TASK GOAL: In the listing below, locate the line containing "right elbow: (706, 665)" and the line containing "left knee: (189, 314)". Output both of them and every line between, exactly as written, and nothing more.

MATERIAL SHOWN:
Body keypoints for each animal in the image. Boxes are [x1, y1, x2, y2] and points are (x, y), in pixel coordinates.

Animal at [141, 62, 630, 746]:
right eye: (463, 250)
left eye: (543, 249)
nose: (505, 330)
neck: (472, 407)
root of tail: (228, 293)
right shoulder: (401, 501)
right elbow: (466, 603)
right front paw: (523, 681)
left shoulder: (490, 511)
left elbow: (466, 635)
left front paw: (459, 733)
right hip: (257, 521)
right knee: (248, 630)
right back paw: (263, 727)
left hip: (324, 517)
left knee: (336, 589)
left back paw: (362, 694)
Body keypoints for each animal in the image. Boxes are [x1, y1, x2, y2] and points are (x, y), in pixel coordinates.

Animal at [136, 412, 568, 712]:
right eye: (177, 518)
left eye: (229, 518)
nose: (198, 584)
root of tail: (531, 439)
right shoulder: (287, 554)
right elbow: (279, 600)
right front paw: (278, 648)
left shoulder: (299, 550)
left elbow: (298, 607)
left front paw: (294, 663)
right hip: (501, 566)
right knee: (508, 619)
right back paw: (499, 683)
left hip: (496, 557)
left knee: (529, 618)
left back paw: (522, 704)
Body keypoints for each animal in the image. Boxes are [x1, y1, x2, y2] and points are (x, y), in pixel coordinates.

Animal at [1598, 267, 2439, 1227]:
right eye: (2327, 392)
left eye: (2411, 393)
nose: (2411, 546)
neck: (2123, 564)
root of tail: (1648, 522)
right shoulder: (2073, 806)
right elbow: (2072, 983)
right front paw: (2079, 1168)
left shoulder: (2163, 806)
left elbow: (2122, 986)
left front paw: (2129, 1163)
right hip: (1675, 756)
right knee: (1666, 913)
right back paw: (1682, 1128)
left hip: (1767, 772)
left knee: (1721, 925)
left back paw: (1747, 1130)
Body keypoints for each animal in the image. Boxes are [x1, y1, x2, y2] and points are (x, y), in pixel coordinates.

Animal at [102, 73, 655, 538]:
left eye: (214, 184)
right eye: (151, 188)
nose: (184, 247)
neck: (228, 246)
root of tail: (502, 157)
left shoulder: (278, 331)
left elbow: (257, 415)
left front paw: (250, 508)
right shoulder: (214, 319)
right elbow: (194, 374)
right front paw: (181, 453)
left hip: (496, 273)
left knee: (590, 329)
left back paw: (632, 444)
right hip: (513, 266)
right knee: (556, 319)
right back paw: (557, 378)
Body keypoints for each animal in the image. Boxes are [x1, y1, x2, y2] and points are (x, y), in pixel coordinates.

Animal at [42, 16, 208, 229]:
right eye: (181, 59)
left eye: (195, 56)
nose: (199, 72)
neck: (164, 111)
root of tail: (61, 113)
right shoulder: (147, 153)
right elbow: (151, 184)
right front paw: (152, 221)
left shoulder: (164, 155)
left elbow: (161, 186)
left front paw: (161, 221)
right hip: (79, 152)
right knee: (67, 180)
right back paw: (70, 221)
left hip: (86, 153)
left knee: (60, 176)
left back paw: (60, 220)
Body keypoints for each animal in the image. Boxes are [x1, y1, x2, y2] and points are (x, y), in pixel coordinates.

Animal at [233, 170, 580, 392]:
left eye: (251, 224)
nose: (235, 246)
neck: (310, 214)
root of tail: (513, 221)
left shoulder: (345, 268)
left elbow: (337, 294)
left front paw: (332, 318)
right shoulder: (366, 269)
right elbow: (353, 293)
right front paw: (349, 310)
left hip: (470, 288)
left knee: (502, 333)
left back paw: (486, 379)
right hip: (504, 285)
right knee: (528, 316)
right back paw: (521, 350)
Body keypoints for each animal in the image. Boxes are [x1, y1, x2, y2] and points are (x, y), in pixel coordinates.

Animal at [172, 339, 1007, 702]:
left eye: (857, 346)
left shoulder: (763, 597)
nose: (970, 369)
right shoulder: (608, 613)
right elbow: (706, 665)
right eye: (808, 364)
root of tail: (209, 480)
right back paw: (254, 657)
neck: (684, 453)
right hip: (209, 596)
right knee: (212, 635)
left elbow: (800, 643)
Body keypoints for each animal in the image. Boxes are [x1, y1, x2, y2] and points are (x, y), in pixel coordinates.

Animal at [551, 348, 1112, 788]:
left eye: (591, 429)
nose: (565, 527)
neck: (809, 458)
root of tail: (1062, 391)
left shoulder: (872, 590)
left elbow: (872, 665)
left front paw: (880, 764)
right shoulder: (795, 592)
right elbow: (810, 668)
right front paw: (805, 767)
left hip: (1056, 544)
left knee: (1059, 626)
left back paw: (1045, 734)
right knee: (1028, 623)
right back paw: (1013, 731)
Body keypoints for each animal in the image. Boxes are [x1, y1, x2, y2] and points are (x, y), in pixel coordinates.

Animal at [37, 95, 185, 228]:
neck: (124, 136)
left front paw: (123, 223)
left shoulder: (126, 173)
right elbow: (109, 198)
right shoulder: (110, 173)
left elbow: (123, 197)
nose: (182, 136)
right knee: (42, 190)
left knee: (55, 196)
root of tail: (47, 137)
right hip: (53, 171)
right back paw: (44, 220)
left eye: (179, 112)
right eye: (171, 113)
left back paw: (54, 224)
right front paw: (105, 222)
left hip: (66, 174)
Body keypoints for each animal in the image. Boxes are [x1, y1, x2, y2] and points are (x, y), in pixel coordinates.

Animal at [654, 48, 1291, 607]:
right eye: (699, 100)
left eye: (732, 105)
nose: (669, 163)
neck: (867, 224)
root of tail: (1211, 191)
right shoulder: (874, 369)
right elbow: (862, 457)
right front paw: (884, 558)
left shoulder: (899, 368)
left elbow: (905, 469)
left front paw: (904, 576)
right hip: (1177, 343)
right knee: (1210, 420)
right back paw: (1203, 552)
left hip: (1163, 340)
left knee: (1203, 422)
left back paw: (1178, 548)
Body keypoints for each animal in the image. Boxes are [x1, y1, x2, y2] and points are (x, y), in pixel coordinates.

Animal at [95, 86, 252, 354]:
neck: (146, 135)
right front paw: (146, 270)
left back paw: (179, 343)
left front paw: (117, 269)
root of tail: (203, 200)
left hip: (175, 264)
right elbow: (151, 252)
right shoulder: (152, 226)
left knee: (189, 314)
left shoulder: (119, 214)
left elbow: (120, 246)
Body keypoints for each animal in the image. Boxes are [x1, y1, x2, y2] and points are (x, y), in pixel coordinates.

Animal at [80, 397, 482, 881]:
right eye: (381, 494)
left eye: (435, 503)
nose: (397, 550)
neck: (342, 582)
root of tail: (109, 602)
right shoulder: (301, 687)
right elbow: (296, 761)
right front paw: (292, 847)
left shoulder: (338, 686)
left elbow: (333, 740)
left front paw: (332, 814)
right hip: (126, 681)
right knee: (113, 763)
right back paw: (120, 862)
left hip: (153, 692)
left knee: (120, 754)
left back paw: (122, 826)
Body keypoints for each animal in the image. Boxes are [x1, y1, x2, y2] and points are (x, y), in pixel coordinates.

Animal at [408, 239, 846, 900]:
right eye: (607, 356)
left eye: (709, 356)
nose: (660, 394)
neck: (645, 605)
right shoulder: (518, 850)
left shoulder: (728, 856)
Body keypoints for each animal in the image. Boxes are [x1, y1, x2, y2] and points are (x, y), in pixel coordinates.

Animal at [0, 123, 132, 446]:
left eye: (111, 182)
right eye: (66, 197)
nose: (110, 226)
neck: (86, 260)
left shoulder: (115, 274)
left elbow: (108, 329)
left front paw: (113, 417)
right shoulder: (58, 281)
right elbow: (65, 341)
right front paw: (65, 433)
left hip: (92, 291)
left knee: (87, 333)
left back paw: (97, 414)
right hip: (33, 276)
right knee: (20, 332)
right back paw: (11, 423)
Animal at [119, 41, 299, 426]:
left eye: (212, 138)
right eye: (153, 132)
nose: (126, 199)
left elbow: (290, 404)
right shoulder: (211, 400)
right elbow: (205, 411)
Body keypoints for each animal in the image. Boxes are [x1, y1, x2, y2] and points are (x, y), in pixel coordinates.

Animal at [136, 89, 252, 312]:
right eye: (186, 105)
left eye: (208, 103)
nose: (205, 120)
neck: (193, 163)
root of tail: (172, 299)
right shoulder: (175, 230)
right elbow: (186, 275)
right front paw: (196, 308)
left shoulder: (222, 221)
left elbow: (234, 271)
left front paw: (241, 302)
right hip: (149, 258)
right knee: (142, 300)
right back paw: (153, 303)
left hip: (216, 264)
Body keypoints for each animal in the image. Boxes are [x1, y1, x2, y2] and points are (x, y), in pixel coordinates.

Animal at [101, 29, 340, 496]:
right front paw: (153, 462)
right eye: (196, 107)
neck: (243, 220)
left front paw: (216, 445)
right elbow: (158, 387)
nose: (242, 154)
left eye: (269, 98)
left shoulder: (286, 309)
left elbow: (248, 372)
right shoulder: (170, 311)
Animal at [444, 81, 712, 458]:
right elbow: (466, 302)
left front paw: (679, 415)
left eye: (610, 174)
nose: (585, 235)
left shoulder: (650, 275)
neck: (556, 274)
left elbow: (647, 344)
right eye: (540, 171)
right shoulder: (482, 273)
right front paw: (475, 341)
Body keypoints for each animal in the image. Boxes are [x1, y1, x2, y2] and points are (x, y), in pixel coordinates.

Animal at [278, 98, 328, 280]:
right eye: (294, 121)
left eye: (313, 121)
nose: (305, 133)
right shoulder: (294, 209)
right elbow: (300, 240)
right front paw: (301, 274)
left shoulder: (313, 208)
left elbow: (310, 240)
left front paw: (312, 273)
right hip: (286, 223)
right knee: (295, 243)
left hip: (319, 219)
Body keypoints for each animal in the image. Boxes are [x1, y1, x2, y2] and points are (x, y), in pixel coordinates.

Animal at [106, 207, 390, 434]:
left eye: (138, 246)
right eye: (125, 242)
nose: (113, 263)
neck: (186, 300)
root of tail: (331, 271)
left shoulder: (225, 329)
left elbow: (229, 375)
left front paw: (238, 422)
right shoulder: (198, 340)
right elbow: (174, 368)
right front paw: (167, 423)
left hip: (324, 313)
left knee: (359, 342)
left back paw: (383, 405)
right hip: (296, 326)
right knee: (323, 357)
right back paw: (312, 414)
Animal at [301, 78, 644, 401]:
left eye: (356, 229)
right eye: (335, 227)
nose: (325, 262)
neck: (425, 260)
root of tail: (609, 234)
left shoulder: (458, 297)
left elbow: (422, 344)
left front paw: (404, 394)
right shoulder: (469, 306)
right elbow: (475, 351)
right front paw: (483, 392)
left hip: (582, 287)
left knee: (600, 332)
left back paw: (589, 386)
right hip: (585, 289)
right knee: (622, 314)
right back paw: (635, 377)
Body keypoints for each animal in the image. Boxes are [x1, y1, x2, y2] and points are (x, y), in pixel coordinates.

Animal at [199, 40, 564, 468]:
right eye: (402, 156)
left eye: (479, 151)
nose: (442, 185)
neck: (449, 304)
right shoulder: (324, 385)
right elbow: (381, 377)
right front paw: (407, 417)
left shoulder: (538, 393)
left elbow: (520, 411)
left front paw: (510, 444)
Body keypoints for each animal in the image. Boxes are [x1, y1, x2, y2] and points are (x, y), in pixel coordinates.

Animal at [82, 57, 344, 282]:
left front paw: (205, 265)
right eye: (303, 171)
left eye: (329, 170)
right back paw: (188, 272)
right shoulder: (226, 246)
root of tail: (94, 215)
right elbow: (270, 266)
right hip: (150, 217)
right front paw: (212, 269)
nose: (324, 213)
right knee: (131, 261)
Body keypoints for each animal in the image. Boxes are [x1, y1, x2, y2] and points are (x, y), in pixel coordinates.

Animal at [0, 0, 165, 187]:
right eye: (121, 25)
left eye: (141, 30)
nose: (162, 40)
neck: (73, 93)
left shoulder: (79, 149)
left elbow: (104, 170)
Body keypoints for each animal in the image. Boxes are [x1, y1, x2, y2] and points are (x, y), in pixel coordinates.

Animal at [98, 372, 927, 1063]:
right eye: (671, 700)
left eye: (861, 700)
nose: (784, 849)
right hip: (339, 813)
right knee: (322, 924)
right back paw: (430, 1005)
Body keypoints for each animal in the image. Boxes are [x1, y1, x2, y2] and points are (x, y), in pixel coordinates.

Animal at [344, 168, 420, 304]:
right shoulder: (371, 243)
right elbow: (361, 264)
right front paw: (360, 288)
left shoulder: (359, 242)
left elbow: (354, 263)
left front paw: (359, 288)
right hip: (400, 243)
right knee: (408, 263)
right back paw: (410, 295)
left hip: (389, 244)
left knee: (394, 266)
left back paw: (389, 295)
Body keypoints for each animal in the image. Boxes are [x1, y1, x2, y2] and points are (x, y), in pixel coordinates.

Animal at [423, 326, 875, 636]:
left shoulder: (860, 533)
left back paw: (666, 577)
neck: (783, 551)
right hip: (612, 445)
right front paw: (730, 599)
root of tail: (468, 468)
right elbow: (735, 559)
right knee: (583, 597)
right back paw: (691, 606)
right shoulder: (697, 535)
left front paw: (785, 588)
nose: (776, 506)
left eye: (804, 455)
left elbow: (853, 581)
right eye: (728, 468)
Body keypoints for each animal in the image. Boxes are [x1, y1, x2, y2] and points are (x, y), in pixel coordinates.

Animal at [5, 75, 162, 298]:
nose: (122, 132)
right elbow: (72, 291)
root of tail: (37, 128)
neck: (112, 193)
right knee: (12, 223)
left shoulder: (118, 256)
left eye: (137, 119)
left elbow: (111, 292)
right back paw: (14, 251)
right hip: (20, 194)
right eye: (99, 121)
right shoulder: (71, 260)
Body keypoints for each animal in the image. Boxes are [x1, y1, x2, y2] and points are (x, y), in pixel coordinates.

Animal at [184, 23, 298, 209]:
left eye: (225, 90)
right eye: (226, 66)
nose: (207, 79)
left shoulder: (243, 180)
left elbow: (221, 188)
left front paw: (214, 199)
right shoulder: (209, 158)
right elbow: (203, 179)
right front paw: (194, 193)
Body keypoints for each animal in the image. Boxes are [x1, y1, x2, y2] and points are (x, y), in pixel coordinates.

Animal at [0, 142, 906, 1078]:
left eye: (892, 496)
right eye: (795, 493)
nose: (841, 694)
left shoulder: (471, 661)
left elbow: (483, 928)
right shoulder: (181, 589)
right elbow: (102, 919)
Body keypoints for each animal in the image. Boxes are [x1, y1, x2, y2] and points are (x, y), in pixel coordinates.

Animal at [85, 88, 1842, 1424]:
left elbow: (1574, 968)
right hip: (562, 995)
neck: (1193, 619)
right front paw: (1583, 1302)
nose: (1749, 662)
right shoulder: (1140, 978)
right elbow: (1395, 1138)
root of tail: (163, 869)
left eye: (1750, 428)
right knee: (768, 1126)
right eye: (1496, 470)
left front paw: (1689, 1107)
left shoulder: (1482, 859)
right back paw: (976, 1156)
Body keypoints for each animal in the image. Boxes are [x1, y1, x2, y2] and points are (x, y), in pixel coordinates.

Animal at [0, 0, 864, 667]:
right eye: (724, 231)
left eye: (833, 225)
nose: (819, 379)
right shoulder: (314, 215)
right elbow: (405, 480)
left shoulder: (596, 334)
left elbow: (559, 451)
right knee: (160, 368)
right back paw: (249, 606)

SOLUTION TO THE EXERCISE:
right elbow: (706, 665)
right eye: (808, 364)
root of tail: (209, 480)
right back paw: (254, 657)
neck: (684, 453)
right hip: (209, 596)
right knee: (212, 635)
left elbow: (800, 643)
Body keypoints for each animal in the image. Boxes are [x1, y1, x2, y2] and points are (x, y), in pixel coordinates.

Animal at [551, 348, 1112, 788]:
left eye: (591, 429)
nose: (565, 527)
neck: (809, 458)
root of tail: (1062, 391)
left shoulder: (872, 590)
left elbow: (872, 665)
left front paw: (880, 764)
right shoulder: (795, 592)
right elbow: (810, 668)
right front paw: (805, 767)
left hip: (1056, 544)
left knee: (1059, 626)
left back paw: (1045, 734)
right knee: (1028, 623)
right back paw: (1013, 731)
Body keypoints for each animal in the image. Boxes are [x1, y1, x2, y2] and points are (x, y), in pixel coordinates.

Animal at [37, 95, 185, 228]:
neck: (124, 136)
left front paw: (123, 223)
left shoulder: (126, 173)
right elbow: (109, 198)
right shoulder: (110, 173)
left elbow: (123, 197)
nose: (182, 136)
right knee: (42, 190)
left knee: (55, 196)
root of tail: (47, 137)
right hip: (53, 171)
right back paw: (44, 220)
left eye: (179, 112)
right eye: (171, 113)
left back paw: (54, 224)
right front paw: (105, 222)
left hip: (66, 174)
Body keypoints for each animal in the image. Boxes are [x1, y1, x2, y2] and points are (x, y), in pixel coordinates.

Animal at [654, 48, 1291, 607]:
right eye: (699, 100)
left eye: (732, 105)
nose: (669, 163)
neck: (867, 224)
root of tail: (1211, 191)
right shoulder: (874, 369)
right elbow: (862, 457)
right front paw: (884, 558)
left shoulder: (899, 368)
left elbow: (905, 469)
left front paw: (904, 576)
right hip: (1177, 343)
right knee: (1210, 420)
right back paw: (1203, 552)
left hip: (1163, 340)
left knee: (1203, 422)
left back paw: (1178, 548)
Body keypoints for each animal in the image. Boxes are [x1, y1, x2, y2] and points are (x, y), in pixel coordinates.

Animal at [95, 86, 252, 354]:
neck: (146, 135)
right front paw: (146, 270)
left back paw: (179, 343)
left front paw: (117, 269)
root of tail: (203, 200)
left hip: (175, 264)
right elbow: (151, 252)
right shoulder: (152, 226)
left knee: (189, 314)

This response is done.